Friday, December 6, 2013
Ross E. Davies has posted Preface 2013: The Capacity to be Taxed is the Capacity to Self-Destruct, Green Bag Almanac & Reader 1 (2013), detailing the automatic reovcation of the Green Bag Almanac & Reader's section 501(c)(3) tax-exempt status for failure to file annual returns and the saga of its attempt to reclaim that status. Here is the abstract:
This is the eighth Green Bag Almanac & Reader. This year is a special one, though, for reasons given after our customary salute to our diligent board and before our customary confessions of editorial error. There are two big problems with this Almanac. First, it is late — printed in September 2013, not in the winter of 2012-13, as it should have been. Second, it is relatively plain and boring — it lacks both the elaborate design and the voluminously numerous entertaining tidbits featured in previous Almanacs. (The exemplary legal writing is still excellent, of course, as are the annual reviews on pages 19-78 below.) Both problems are our own fault, because we screwed up the Green Bag, Inc.’s taxes. Permit me to explain.

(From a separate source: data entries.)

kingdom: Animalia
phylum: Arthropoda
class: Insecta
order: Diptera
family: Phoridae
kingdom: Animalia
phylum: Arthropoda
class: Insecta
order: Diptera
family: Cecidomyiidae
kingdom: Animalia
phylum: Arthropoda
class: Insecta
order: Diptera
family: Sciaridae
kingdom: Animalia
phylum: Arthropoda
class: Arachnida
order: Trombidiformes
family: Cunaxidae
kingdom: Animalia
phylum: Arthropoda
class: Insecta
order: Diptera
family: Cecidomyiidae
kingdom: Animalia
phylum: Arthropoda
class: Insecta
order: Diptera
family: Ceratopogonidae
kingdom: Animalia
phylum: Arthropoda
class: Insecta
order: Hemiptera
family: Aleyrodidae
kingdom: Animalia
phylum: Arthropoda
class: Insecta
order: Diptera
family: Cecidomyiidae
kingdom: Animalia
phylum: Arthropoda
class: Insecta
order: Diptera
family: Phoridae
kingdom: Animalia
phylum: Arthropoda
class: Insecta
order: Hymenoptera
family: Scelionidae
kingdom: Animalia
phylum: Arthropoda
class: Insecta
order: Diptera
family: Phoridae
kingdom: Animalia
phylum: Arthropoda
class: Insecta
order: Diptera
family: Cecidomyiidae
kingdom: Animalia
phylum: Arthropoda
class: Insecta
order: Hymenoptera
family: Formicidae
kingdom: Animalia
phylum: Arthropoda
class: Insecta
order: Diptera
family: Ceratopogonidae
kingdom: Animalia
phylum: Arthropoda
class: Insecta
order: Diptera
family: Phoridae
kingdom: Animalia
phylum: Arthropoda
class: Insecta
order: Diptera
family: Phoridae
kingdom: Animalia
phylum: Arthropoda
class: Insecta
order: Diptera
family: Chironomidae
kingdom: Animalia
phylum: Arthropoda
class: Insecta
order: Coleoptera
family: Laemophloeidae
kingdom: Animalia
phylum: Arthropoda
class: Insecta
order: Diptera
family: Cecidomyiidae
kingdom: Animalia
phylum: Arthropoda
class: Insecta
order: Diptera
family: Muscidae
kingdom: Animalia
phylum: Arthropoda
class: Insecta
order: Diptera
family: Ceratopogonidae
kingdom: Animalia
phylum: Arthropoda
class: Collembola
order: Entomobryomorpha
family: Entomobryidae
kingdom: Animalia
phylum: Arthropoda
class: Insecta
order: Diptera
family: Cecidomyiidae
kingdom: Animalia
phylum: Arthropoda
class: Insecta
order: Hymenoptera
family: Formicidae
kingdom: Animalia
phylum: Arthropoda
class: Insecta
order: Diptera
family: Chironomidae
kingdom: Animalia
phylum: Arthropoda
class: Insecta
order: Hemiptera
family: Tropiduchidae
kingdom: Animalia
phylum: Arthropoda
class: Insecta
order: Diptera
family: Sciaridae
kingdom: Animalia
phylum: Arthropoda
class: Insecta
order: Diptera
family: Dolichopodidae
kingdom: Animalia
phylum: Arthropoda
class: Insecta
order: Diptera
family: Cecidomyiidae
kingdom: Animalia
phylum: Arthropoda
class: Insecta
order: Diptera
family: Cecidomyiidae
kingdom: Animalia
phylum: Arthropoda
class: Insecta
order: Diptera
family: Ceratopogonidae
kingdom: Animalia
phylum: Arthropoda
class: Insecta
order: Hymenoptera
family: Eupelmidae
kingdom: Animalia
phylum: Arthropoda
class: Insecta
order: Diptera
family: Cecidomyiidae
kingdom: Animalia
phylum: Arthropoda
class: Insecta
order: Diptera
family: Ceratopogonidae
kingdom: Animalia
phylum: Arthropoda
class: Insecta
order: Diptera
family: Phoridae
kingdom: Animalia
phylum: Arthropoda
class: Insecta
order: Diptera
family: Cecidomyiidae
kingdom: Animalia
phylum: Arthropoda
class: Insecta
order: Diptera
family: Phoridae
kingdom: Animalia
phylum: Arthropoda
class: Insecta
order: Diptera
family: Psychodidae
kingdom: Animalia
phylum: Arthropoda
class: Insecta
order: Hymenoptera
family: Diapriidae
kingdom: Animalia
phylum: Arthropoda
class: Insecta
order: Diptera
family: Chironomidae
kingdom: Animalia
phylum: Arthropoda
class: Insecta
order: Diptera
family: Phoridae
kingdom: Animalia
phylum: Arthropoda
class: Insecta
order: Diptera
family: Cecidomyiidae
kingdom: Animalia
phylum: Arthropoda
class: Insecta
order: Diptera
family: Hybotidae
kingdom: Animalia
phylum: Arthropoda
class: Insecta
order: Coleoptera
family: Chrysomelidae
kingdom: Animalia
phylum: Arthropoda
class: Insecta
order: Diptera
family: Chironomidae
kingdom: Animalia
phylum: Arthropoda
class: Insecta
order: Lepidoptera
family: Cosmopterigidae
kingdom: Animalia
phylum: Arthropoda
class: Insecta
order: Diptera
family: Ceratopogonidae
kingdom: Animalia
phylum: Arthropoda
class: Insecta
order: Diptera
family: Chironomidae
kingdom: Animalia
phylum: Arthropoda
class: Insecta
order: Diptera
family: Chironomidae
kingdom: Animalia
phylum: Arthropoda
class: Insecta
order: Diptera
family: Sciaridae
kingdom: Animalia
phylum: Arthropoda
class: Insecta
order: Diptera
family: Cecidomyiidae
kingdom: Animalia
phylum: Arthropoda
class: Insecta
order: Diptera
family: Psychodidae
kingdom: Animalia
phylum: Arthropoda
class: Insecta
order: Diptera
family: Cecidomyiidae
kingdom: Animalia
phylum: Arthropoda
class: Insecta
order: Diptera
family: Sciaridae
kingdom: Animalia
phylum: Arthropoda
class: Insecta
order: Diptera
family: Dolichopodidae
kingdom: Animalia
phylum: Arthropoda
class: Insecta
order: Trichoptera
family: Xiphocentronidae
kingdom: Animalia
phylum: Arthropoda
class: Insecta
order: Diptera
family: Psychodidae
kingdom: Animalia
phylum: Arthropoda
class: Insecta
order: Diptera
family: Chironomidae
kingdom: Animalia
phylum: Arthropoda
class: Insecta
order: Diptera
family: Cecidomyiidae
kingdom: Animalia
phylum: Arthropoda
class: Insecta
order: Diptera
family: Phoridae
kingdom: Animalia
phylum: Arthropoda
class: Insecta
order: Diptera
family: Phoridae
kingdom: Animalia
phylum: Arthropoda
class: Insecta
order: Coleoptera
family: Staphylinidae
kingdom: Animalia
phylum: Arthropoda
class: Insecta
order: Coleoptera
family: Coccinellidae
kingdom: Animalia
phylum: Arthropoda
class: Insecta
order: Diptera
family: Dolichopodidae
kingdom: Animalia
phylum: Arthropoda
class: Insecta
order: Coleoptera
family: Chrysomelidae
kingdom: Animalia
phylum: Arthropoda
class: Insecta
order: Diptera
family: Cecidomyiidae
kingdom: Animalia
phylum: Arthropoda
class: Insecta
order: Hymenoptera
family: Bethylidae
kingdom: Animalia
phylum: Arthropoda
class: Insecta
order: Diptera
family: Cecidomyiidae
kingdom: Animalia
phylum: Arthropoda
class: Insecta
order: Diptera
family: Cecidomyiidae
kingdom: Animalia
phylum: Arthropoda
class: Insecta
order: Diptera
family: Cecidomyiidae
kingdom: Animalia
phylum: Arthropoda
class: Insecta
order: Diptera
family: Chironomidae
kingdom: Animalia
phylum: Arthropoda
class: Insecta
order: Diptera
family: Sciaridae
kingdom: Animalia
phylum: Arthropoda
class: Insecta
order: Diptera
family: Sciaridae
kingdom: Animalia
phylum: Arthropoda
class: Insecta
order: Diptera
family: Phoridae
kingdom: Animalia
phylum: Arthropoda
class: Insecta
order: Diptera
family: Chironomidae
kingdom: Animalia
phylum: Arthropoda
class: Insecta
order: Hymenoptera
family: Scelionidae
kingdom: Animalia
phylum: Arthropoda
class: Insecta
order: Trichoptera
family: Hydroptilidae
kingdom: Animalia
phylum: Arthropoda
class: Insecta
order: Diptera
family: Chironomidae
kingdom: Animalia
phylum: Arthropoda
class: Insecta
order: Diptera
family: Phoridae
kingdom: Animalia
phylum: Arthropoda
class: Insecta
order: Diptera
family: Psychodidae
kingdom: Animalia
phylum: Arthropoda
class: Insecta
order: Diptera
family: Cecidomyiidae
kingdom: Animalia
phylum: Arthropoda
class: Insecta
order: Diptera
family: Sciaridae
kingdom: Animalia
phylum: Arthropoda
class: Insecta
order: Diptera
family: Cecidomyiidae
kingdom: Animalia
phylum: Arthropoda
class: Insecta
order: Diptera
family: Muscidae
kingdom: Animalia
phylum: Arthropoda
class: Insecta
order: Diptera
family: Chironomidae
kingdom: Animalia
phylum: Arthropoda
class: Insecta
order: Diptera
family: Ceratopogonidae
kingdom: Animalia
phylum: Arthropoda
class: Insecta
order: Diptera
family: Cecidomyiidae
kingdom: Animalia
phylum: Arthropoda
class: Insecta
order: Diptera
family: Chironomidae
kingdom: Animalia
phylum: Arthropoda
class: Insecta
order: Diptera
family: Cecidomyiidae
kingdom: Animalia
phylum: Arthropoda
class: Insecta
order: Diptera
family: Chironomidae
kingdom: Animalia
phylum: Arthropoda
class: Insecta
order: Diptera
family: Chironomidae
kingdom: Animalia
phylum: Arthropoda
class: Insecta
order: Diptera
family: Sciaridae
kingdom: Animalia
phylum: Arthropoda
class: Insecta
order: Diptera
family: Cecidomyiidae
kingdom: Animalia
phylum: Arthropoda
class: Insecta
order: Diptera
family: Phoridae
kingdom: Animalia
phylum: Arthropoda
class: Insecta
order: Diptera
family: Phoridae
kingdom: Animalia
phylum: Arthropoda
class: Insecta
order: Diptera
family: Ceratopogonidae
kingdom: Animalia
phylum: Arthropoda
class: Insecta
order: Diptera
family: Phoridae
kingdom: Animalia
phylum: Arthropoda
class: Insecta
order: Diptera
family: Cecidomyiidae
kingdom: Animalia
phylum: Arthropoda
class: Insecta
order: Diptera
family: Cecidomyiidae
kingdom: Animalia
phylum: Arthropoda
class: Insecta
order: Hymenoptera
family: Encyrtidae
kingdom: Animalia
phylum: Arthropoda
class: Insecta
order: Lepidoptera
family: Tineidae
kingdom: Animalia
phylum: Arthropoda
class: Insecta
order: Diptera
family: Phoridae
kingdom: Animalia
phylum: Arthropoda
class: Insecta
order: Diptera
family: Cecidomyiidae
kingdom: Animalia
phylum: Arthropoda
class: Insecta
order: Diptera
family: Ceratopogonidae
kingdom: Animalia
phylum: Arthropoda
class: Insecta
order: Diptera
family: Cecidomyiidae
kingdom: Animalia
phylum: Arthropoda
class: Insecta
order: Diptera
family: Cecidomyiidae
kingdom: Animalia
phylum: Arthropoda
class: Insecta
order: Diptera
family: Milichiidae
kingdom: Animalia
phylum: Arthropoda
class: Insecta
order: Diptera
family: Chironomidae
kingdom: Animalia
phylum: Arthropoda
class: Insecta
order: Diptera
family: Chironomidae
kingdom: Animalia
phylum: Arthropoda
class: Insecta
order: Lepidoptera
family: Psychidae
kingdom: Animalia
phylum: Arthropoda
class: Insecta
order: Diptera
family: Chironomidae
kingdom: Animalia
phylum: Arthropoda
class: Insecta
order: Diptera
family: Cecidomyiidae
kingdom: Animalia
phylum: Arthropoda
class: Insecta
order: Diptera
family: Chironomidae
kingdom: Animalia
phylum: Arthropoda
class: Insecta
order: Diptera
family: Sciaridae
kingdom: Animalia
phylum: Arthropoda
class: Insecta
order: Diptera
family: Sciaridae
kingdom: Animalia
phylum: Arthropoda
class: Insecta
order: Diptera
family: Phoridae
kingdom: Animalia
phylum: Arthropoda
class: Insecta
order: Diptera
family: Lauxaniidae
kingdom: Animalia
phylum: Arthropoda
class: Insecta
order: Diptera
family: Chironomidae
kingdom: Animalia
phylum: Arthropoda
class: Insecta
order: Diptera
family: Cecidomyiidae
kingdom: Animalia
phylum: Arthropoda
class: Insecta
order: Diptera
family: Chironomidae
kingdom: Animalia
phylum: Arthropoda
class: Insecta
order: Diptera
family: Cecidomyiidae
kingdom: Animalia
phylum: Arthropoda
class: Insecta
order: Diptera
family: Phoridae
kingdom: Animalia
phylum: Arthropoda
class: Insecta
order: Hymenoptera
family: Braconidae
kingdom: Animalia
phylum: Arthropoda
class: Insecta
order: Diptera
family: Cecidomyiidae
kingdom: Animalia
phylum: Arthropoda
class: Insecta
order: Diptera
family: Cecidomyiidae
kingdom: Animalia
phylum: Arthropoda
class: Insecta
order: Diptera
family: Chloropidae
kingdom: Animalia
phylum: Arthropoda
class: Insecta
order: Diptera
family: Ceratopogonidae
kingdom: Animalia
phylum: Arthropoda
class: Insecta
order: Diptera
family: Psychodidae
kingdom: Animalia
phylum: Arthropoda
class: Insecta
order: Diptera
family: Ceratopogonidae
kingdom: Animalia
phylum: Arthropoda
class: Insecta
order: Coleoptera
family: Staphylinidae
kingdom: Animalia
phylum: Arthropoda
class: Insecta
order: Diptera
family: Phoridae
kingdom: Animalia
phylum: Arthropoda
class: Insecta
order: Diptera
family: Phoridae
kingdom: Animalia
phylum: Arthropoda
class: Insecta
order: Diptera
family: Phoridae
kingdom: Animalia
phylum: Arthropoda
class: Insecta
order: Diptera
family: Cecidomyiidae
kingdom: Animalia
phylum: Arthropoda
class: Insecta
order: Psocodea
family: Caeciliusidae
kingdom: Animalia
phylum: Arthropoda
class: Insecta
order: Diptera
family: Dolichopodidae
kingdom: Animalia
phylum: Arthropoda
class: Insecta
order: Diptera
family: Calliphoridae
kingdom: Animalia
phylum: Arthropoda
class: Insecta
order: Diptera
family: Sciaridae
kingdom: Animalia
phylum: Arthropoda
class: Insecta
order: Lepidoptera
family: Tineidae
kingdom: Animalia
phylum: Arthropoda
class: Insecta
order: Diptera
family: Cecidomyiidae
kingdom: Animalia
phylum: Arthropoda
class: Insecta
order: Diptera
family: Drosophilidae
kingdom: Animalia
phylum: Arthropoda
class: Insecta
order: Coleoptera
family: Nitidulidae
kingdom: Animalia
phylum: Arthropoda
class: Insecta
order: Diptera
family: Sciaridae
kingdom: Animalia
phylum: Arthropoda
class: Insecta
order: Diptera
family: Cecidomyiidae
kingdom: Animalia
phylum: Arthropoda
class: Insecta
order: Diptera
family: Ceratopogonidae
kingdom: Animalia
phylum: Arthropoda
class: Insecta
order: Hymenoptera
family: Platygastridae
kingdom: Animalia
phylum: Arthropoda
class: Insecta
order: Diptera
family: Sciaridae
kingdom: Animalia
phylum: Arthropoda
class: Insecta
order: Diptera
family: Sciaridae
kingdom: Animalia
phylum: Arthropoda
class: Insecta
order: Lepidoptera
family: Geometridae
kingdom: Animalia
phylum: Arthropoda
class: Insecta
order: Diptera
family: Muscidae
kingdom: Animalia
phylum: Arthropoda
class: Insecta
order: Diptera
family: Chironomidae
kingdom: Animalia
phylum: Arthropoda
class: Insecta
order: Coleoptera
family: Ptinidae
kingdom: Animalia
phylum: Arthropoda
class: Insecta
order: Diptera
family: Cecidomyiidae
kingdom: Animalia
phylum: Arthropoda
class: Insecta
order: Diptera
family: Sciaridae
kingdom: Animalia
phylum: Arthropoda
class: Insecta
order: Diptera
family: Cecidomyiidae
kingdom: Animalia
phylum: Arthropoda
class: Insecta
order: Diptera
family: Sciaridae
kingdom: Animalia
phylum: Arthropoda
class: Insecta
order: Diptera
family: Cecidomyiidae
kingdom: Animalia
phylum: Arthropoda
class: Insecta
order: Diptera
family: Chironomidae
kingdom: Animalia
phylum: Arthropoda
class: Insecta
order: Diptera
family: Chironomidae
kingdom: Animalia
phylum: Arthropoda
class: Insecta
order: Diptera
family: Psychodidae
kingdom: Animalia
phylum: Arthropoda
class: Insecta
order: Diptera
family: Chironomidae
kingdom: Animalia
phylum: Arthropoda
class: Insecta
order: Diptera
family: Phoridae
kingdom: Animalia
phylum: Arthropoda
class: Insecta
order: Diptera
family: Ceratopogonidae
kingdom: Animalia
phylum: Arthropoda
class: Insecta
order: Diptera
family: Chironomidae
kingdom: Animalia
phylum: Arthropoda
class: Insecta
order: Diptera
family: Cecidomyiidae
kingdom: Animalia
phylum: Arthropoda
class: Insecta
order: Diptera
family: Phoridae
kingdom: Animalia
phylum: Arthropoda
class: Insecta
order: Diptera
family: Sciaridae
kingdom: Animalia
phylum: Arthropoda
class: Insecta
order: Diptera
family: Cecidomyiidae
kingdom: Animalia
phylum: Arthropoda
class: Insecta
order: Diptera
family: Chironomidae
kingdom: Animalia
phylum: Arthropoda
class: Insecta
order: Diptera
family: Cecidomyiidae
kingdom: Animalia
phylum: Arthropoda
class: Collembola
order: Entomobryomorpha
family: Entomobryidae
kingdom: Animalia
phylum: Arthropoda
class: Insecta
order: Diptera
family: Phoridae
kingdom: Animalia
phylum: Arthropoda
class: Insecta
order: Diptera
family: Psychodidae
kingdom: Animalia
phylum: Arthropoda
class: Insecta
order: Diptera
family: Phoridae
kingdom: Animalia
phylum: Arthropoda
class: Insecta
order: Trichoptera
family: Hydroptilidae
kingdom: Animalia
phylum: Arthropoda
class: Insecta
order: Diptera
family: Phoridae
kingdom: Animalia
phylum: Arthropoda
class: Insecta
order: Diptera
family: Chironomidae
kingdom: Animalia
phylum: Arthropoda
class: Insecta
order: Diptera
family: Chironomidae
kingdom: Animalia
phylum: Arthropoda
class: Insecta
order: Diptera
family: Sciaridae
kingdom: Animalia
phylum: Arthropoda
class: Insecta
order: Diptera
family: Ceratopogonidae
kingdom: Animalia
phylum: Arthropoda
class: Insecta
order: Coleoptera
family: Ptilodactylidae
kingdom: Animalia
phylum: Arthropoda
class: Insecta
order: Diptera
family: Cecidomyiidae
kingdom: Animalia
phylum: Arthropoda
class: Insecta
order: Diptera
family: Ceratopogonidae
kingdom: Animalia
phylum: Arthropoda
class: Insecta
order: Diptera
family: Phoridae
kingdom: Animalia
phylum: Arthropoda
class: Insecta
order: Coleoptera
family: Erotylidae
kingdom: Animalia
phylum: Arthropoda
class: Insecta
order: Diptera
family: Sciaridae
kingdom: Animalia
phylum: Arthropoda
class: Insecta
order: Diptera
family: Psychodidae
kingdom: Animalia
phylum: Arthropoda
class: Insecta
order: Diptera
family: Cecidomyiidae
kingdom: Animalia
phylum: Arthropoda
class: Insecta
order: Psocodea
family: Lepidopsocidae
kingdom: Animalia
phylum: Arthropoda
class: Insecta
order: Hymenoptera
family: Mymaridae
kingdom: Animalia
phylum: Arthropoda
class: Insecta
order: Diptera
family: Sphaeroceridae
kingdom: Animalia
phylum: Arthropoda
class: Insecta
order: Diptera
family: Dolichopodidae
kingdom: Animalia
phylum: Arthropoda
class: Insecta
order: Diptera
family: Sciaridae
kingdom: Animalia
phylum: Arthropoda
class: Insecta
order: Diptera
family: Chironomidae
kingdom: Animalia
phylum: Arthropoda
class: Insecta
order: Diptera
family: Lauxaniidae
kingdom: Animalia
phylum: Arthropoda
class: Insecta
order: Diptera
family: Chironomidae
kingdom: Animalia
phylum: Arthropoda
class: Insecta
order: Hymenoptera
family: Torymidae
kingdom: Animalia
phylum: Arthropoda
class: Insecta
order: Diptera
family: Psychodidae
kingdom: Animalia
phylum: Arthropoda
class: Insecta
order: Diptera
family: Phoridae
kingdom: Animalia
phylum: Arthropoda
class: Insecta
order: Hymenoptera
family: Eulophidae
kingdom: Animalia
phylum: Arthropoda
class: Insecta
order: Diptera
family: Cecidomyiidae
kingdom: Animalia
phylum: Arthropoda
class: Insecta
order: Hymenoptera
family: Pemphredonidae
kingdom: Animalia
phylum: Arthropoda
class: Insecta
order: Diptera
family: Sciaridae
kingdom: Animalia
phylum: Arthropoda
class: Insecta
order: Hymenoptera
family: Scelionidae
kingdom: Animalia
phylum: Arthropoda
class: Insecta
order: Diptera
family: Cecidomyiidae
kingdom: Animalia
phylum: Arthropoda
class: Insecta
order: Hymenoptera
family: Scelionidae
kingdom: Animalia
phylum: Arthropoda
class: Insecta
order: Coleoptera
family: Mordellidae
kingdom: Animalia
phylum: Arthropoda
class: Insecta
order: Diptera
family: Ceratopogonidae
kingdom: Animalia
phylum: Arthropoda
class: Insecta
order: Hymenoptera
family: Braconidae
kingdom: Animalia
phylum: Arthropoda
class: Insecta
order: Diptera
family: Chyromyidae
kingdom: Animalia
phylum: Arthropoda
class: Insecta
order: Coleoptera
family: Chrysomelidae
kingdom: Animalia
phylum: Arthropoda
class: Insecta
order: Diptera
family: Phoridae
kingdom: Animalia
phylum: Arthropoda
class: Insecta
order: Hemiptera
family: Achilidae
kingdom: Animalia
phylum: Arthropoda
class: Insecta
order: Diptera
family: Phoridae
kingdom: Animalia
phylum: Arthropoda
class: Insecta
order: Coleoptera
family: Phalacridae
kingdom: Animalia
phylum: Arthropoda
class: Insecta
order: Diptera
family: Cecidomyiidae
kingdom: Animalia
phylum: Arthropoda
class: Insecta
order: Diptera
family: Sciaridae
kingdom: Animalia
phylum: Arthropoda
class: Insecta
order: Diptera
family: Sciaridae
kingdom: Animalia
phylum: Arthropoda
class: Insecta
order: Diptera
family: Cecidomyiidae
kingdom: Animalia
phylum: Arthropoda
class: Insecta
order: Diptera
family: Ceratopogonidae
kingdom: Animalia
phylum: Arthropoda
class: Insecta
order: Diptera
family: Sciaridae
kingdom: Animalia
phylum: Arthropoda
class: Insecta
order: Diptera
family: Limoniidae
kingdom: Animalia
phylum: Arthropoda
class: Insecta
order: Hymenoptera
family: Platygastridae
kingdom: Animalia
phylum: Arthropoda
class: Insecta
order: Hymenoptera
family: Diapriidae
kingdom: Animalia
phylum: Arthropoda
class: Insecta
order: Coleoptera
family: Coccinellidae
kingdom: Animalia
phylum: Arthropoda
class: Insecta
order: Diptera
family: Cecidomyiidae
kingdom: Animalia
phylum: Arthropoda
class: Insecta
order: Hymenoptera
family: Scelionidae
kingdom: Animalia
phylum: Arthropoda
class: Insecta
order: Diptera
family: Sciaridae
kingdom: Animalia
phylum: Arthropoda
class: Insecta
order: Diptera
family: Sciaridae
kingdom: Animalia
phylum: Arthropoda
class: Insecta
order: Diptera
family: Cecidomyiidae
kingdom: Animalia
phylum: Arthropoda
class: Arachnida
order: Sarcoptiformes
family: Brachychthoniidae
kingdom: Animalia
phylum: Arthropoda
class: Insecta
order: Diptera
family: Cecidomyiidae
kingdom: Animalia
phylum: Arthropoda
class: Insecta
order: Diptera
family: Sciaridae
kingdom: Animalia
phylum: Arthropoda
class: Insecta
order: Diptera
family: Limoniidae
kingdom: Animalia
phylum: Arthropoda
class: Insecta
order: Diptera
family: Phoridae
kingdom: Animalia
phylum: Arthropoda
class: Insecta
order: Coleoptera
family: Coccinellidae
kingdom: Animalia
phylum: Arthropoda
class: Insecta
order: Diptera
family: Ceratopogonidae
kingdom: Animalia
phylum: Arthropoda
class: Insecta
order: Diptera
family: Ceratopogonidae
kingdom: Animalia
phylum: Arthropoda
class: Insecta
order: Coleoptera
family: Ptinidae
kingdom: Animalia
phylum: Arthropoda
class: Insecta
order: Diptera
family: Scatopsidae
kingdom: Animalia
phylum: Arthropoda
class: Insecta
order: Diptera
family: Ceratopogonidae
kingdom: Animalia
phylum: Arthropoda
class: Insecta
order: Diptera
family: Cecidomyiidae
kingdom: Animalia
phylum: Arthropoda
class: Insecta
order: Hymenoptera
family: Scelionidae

The Green Bag, Inc. — publisher not only of this Almanac but also of the Green Bag (a law journal) and several other publications, as well as producer of such works of scholarly artistry as the Supreme Court Sluggers trading cards and a series of bobbleheads of Supreme Court Justices — was a not-for-profit corporation blessed by the IRS with limited tax-exempt status under section 501(c)(3) of the federal internal revenue code. We received our 501(c)(3) determination in 1998, shortly after the company was formed. But in August 2010 we lost it. Like many not-for-profits, the Green Bag, Inc. had been stupidly failing to engage in the fairly simple process of filing the required tax forms. As a result, when the IRS launched its automatic revocation system in 2010, we were one of the roughly 275,000 not-for-profits whose tax exemptions were revoked. Since then, we have developed a deeper appreciation for the old adage about it being easier to get into trouble than to get out of it, as this preface illustrates.